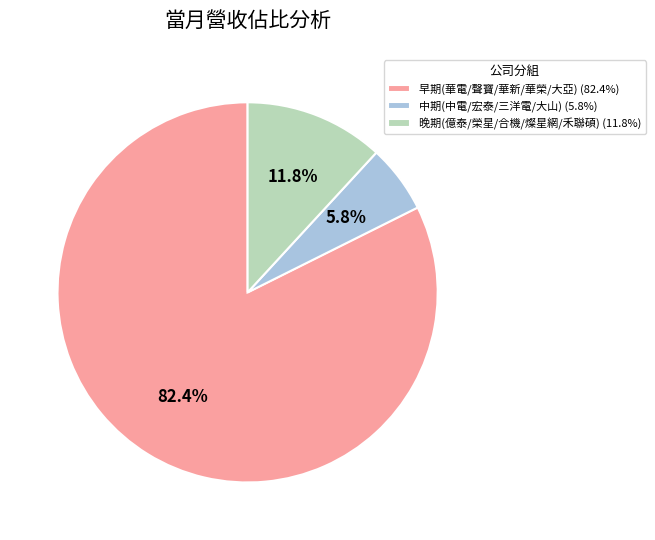

To the nearest percent, what is the average slice percentage?

33%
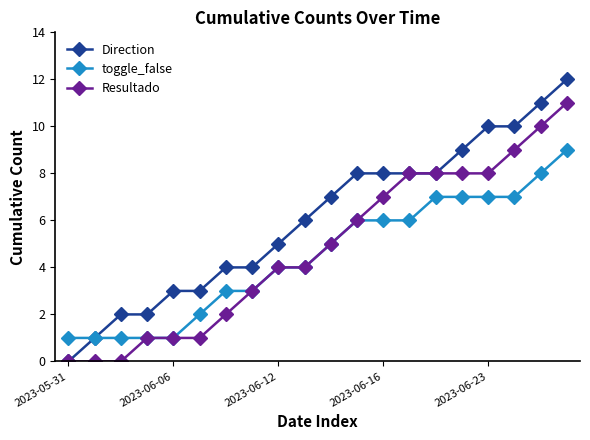

Does the chart have visible grid lines?

No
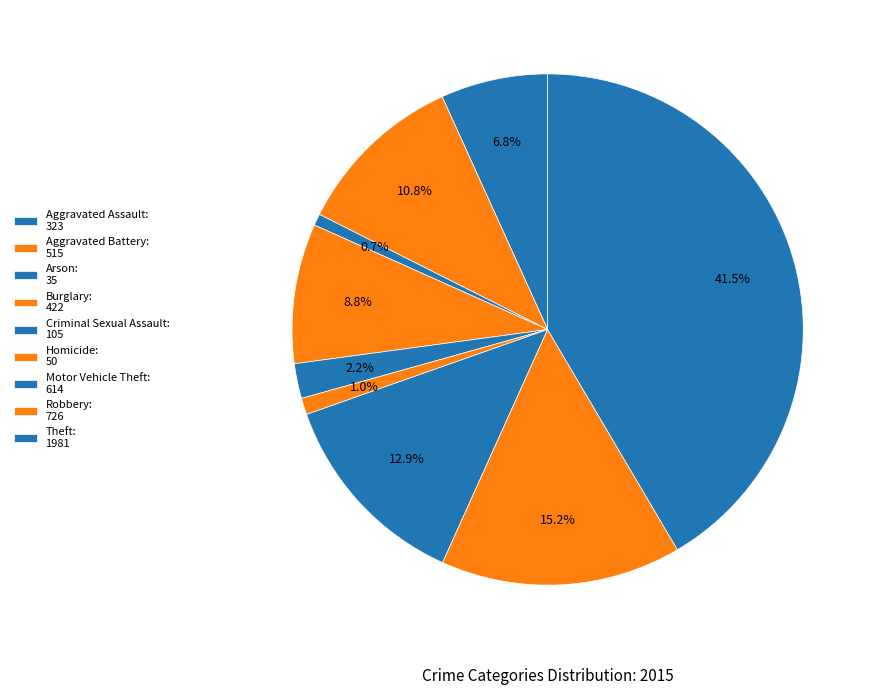

What percentage is the Arson slice, to the nearest percent?

1%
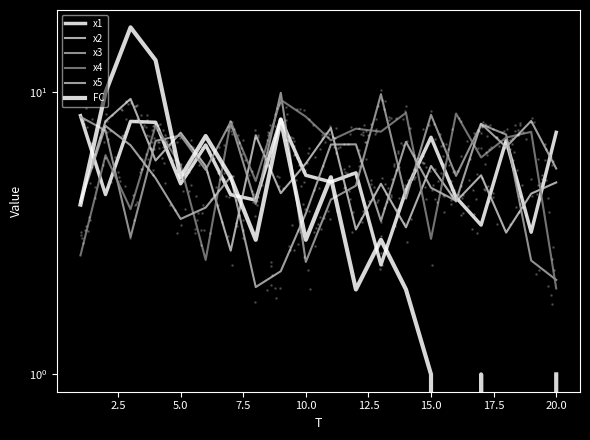

At how many categories does at least one series exceed 11?

2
========================================================================
• Exercice
Recopiez à l'identique les lignes des données, depuis celle qui contient « Does the chart have visible grid lines? » jusqu'à la fin des données, les deux bornes étant incluses. Laissez les images de côté dans votre réponse.

• Corrigé de l'exercice
Does the chart have visible grid lines?

No

What percentage is the Arson slice, to the nearest percent?

1%

At how many categories does at least one series exceed 11?

2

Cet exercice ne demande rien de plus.